Work instruction
Copy out all of the data word for word. Omit every picture.

Task inputs
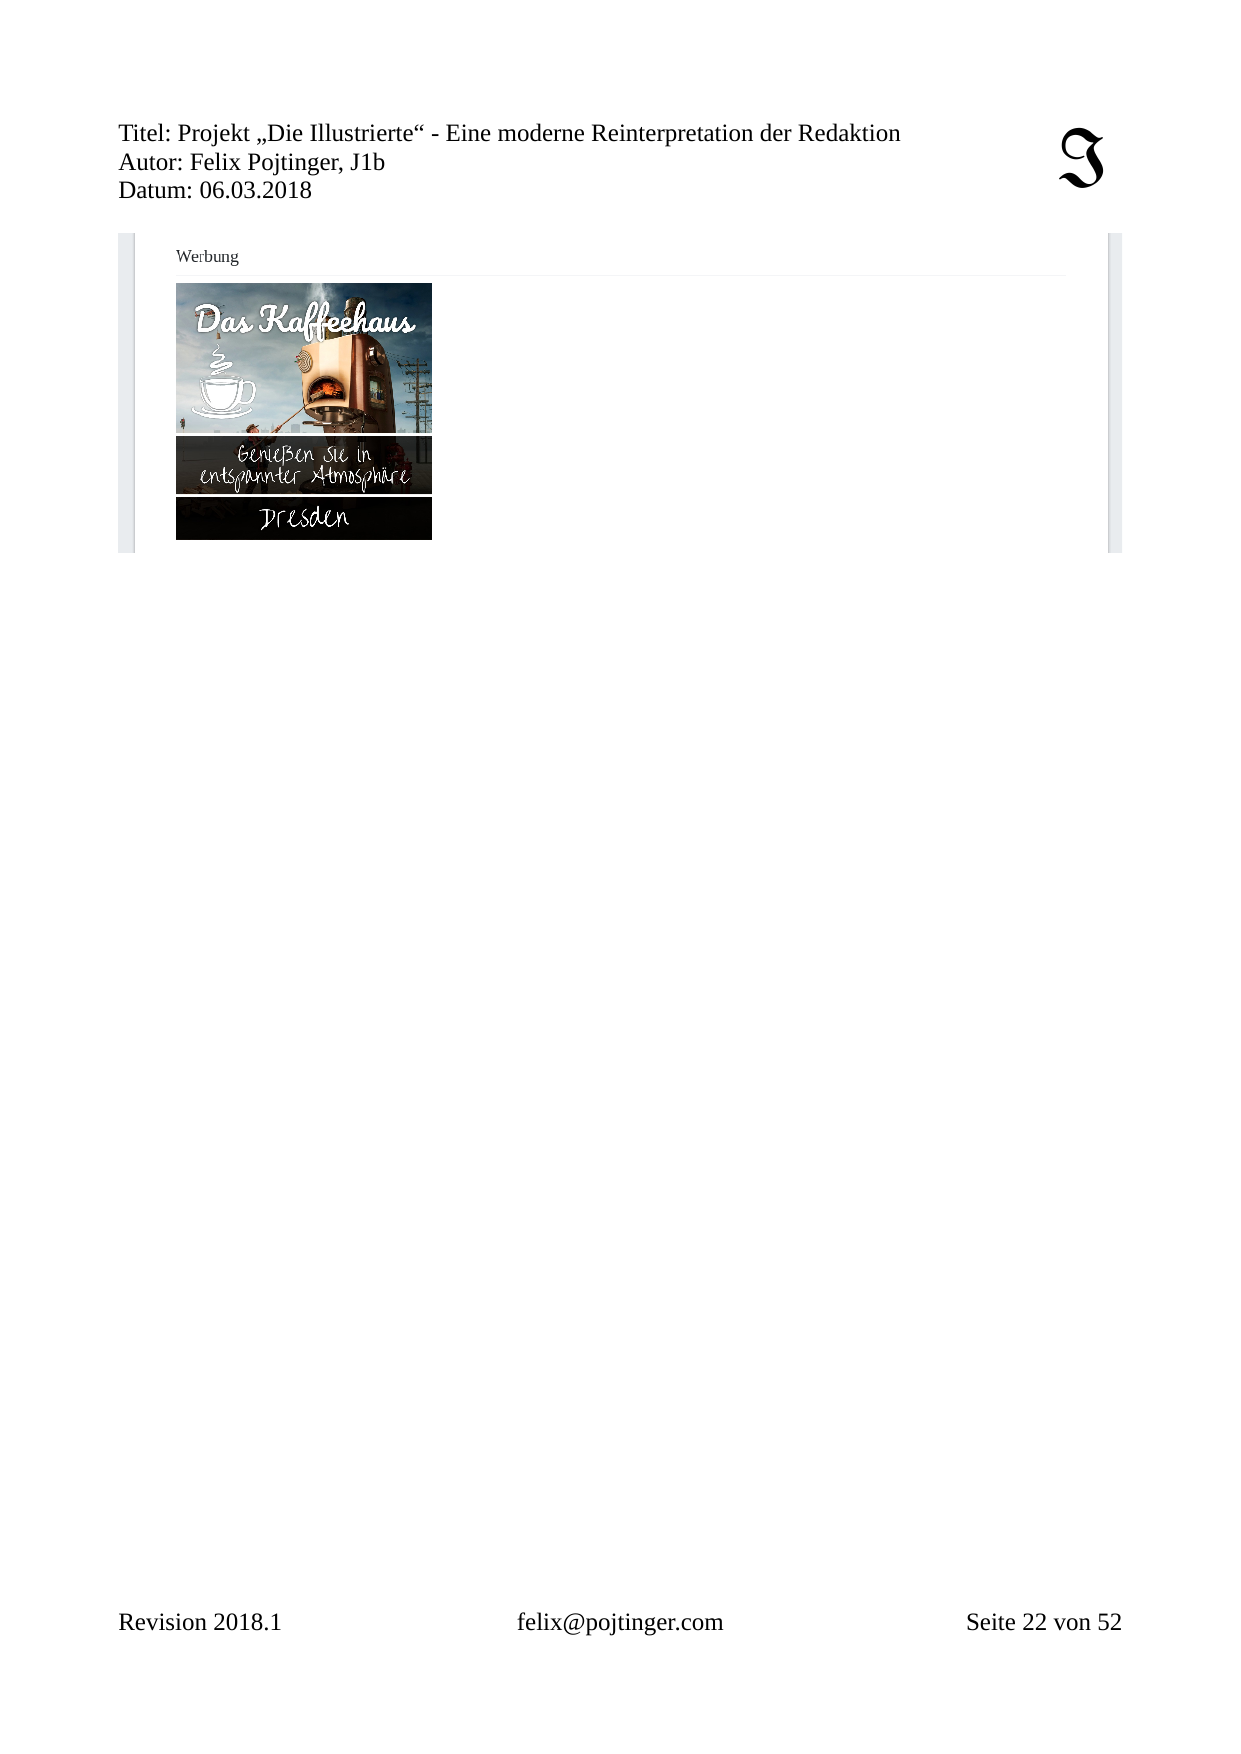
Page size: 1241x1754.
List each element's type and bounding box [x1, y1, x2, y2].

picture [1046, 120, 1120, 194]
picture [118, 233, 1123, 553]
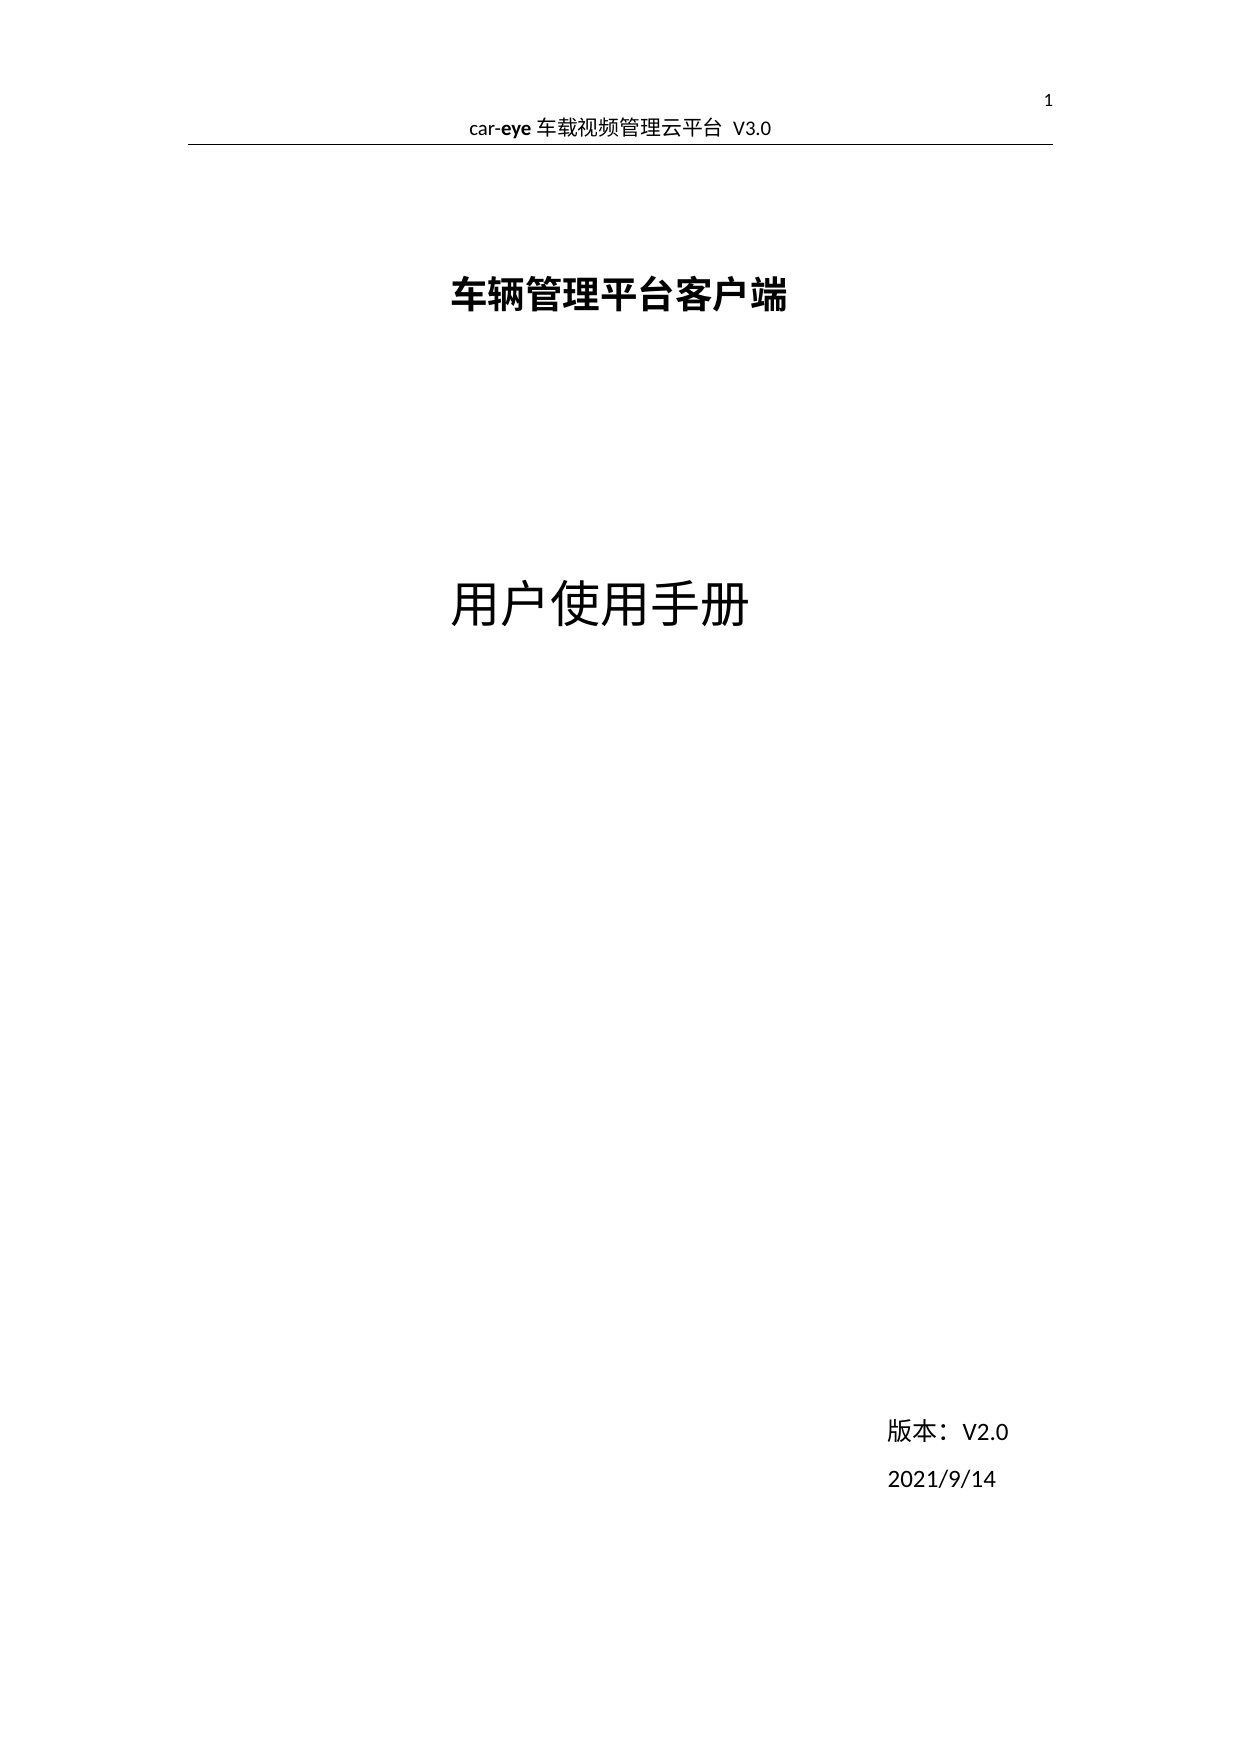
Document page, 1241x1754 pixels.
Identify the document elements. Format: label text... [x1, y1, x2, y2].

text 2021/9/14 [844, 1462, 1053, 1494]
text 车辆管理平台客户端 [406, 259, 1053, 324]
text 版本：V2.0 [844, 1397, 1053, 1462]
text 用户使用手册 [406, 552, 1053, 649]
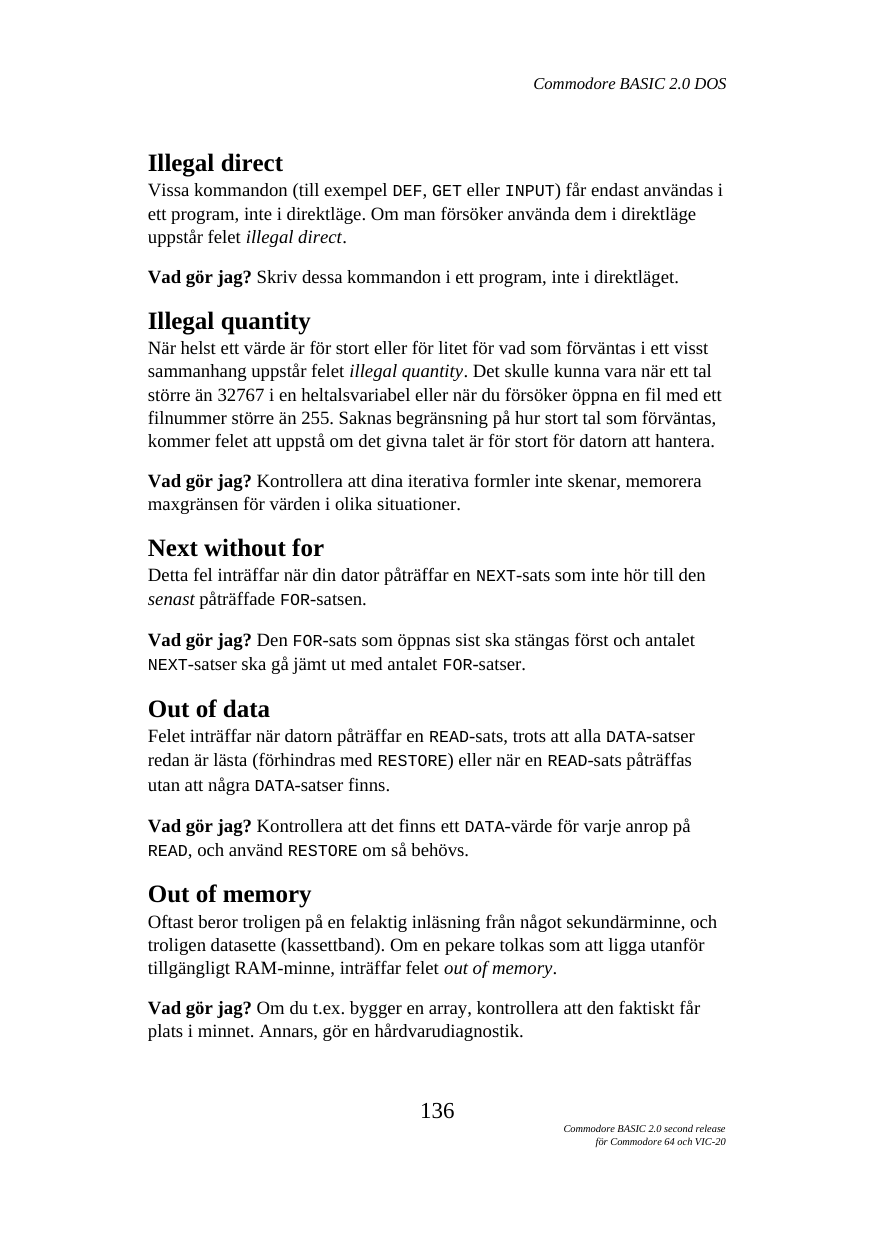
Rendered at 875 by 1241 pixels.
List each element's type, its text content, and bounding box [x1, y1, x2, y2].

Reply to the task
Page size: 1241x1754.
List each element's type and bounding box [x1, y1, x2, y2].

picture [1046, 120, 1120, 194]
picture [118, 233, 1123, 553]
Document page, 1241x1754 pixels.
Identify the document elements. Format: label text... [x1, y1, x2, y2].

text 2021/9/14 [844, 1462, 1053, 1494]
text 车辆管理平台客户端 [406, 259, 1053, 324]
text 版本：V2.0 [844, 1397, 1053, 1462]
text 用户使用手册 [406, 552, 1053, 649]
Rendered at 875 by 1241 pixels.
List each element's type, its text content, and bounding box [x1, y1, x2, y2].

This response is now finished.